= EXTRAIT DE PAGE =
┏━━

P OUR la première fois, les personnes atteintes de la polyarthrite rhumatoïde et les médecins rhumatologues lancent ensemble un cri d'alarme. Ou plutôt un appel aux pouvoirs publics, afin que les quelque 15 000 malades résistant aux traitements de fond traditionnels puissent avoir accès à une nouvelle classe de médicaments, les anti-TNF, notamment, considérée comme une ressource thérapeutique efficace dans la majorité des cas.

┗━━

= DONNÉES FOURNIES =
┏━━

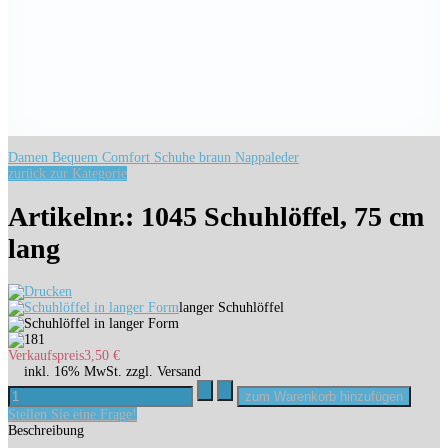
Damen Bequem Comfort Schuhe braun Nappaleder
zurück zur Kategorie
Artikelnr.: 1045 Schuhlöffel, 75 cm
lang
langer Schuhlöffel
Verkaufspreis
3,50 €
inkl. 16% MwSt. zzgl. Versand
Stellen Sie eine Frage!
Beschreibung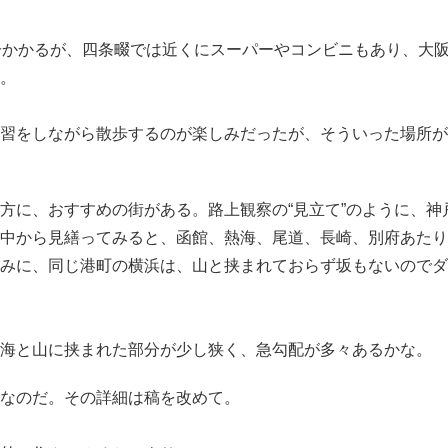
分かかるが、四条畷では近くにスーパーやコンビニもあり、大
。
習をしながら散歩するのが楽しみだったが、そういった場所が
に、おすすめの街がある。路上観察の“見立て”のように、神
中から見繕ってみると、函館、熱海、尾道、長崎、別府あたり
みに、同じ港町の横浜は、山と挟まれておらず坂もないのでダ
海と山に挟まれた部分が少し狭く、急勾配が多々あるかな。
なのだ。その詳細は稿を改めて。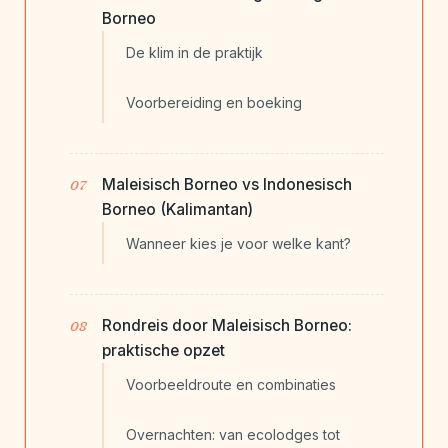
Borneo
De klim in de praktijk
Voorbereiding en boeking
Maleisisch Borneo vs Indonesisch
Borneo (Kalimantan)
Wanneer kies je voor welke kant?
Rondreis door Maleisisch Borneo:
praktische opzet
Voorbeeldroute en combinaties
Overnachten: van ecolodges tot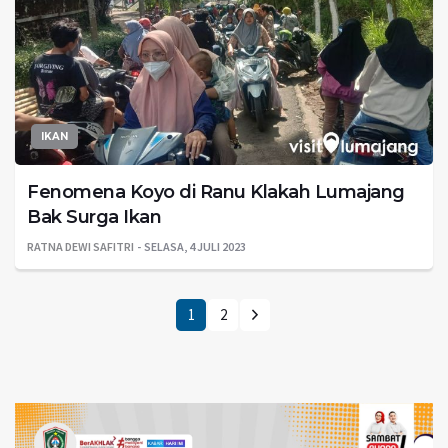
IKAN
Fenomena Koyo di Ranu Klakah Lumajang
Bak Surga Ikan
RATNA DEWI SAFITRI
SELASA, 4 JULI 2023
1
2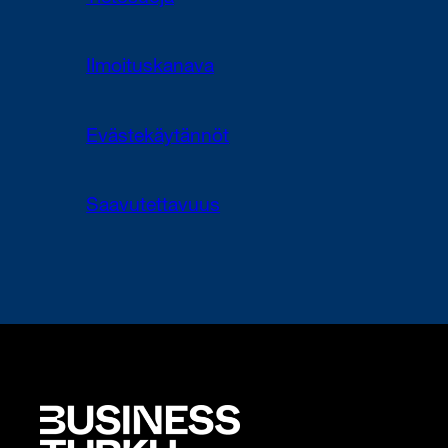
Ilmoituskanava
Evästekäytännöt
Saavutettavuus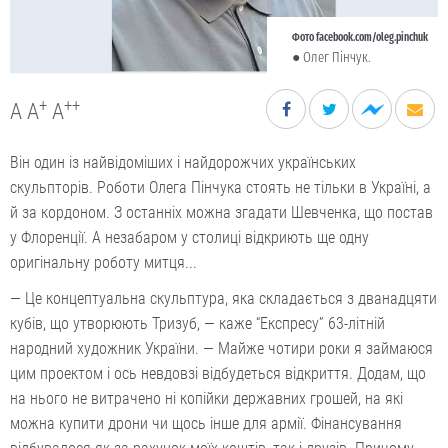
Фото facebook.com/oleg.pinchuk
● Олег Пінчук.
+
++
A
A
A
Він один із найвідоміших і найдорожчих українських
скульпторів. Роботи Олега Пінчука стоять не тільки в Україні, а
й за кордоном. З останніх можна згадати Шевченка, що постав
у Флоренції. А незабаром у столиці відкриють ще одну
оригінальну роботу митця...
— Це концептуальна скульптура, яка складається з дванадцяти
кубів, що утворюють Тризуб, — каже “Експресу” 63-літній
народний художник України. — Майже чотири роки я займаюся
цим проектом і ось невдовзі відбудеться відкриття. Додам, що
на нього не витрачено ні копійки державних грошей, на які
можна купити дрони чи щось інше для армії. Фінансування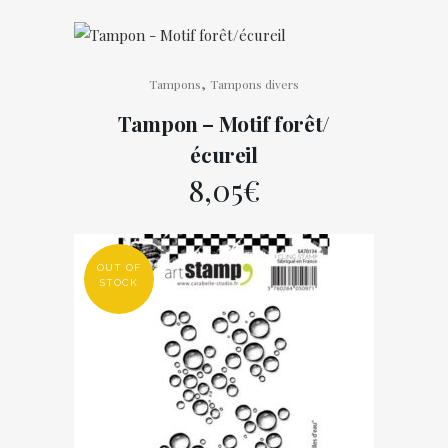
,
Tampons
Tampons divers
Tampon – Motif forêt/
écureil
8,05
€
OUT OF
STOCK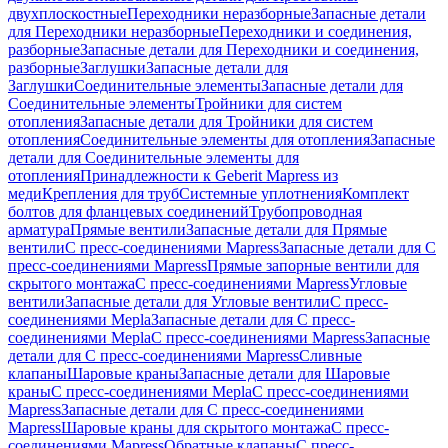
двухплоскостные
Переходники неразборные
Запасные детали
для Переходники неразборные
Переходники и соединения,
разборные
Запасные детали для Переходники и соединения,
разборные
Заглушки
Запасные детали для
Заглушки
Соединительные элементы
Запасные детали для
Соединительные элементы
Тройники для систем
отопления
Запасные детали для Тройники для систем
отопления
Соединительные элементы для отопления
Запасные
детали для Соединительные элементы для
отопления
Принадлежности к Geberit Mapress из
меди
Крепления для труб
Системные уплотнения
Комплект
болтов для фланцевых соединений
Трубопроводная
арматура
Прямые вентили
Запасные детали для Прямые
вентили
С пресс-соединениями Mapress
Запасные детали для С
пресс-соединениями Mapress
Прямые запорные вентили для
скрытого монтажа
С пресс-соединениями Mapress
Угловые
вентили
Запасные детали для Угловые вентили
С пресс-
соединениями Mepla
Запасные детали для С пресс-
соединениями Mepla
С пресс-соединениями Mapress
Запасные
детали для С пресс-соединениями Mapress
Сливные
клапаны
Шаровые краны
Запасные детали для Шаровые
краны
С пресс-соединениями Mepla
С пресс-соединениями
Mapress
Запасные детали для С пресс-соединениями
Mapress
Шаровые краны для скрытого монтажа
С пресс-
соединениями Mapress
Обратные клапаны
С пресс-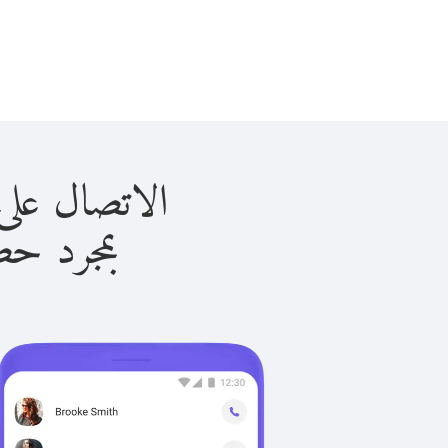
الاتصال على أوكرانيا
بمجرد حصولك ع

┗━━

= CONSIGNE =
Reprenez le passage de l'extrait sur la polyarthrite rhumatoïde à partir des mots « P OUR la première » et jusqu'après « majorité des cas. », en y modifiant « pouvoirs publics » en « autorités sanitaires ».

= RÉPONSE =
P OUR la première fois, les personnes atteintes de la polyarthrite rhumatoïde et les médecins rhumatologues lancent ensemble un cri d'alarme. Ou plutôt un appel aux autorités sanitaires, afin que les quelque 15 000 malades résistant aux traitements de fond traditionnels puissent avoir accès à une nouvelle classe de médicaments, les anti-TNF, notamment, considérée comme une ressource thérapeutique efficace dans la majorité des cas.